_What you should do_.
Set down, exactly and only, everything from the line containing "neck: (238, 291)" down to the line containing "right back paw: (111, 583)" in the data below; the pictures are not part of the copy.

_Supplied information_.
==========
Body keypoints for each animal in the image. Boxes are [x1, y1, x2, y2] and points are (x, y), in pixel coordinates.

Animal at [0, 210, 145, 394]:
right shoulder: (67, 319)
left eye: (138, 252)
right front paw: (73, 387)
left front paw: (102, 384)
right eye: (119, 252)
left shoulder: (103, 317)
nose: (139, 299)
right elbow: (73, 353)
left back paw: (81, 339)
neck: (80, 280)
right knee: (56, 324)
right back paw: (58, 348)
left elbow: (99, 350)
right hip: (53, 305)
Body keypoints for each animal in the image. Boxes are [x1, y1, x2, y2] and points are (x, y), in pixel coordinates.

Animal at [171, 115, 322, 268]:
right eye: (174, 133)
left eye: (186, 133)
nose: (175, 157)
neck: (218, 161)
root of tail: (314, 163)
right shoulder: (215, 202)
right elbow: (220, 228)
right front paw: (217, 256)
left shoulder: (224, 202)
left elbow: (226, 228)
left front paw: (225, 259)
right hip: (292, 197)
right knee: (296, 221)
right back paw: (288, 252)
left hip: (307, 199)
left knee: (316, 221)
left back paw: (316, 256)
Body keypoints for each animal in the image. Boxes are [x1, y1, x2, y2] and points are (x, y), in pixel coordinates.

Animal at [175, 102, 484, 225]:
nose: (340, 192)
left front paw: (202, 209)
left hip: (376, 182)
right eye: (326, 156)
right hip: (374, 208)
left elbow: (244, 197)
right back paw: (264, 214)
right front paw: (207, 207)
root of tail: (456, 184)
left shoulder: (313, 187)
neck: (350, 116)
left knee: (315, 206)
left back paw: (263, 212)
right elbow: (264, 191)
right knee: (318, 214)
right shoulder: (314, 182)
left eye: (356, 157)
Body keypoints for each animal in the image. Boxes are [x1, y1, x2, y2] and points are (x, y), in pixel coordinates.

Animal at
==========
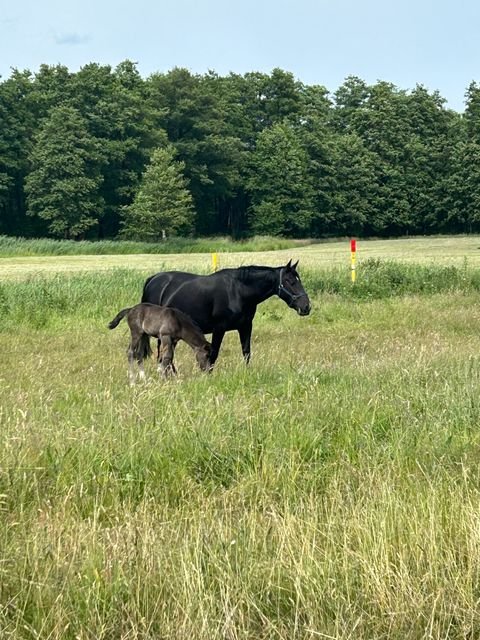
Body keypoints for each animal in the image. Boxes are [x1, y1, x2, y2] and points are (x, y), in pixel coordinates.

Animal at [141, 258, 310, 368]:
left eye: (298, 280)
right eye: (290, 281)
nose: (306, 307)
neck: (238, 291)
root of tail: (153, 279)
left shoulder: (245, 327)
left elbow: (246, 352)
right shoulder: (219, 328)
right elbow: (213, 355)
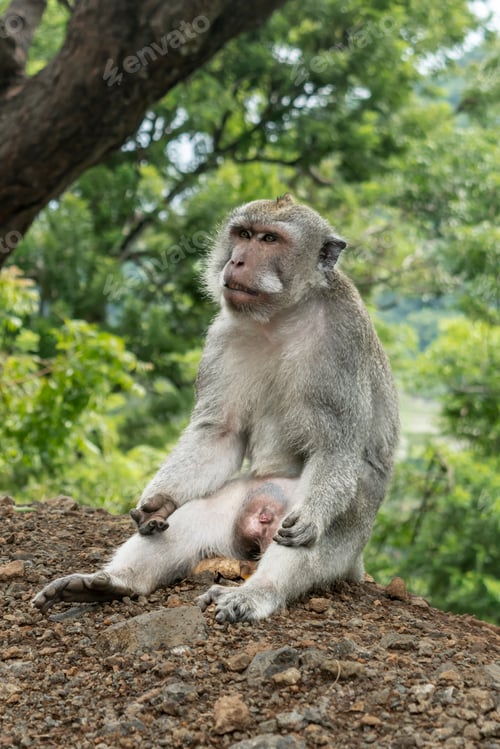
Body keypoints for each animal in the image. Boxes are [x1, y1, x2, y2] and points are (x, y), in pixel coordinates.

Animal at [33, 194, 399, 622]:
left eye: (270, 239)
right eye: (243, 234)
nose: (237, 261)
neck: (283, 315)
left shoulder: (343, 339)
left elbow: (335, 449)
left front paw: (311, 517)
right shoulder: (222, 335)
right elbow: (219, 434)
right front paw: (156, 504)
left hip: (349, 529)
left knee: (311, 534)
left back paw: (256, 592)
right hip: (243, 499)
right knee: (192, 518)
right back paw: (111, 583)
==========
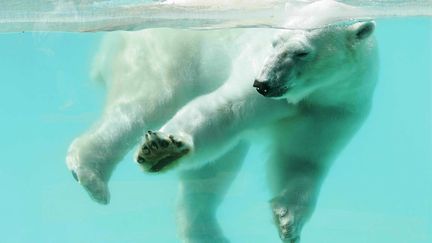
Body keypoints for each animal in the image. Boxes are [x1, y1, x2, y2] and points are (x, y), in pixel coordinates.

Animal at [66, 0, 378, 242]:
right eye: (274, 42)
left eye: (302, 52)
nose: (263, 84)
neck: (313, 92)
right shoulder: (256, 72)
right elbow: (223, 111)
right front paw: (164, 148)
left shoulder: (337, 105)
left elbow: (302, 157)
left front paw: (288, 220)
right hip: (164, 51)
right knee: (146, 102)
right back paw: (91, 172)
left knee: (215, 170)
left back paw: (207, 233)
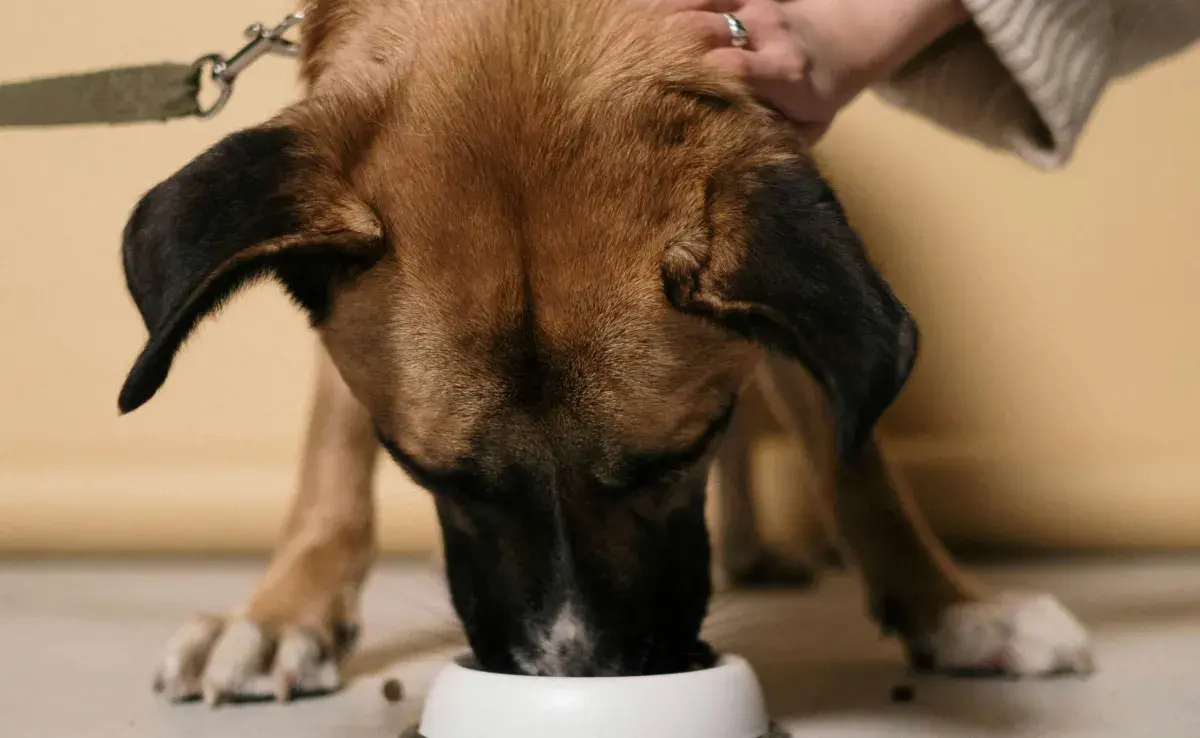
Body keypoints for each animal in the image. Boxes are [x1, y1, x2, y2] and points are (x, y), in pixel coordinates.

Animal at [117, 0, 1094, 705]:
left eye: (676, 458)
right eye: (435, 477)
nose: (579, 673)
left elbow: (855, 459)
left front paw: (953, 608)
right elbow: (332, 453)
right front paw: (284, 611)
==========
_Answer to the problem_.
neck: (238, 291)
root of tail: (153, 279)
left shoulder: (245, 327)
left elbow: (246, 352)
right shoulder: (219, 328)
right elbow: (213, 355)
Body keypoints for each animal in the image. Boxes are [x1, y1, x2, y2] and points are (x, y), in pixel coordinates.

Animal at [33, 194, 399, 622]:
left eye: (270, 239)
right eye: (243, 234)
nose: (237, 261)
neck: (283, 315)
left shoulder: (343, 339)
left elbow: (335, 449)
left front paw: (311, 517)
right shoulder: (222, 335)
right elbow: (219, 434)
right front paw: (156, 504)
left hip: (349, 529)
left knee: (311, 534)
left back paw: (256, 592)
right hip: (243, 499)
right knee: (192, 518)
right back paw: (111, 583)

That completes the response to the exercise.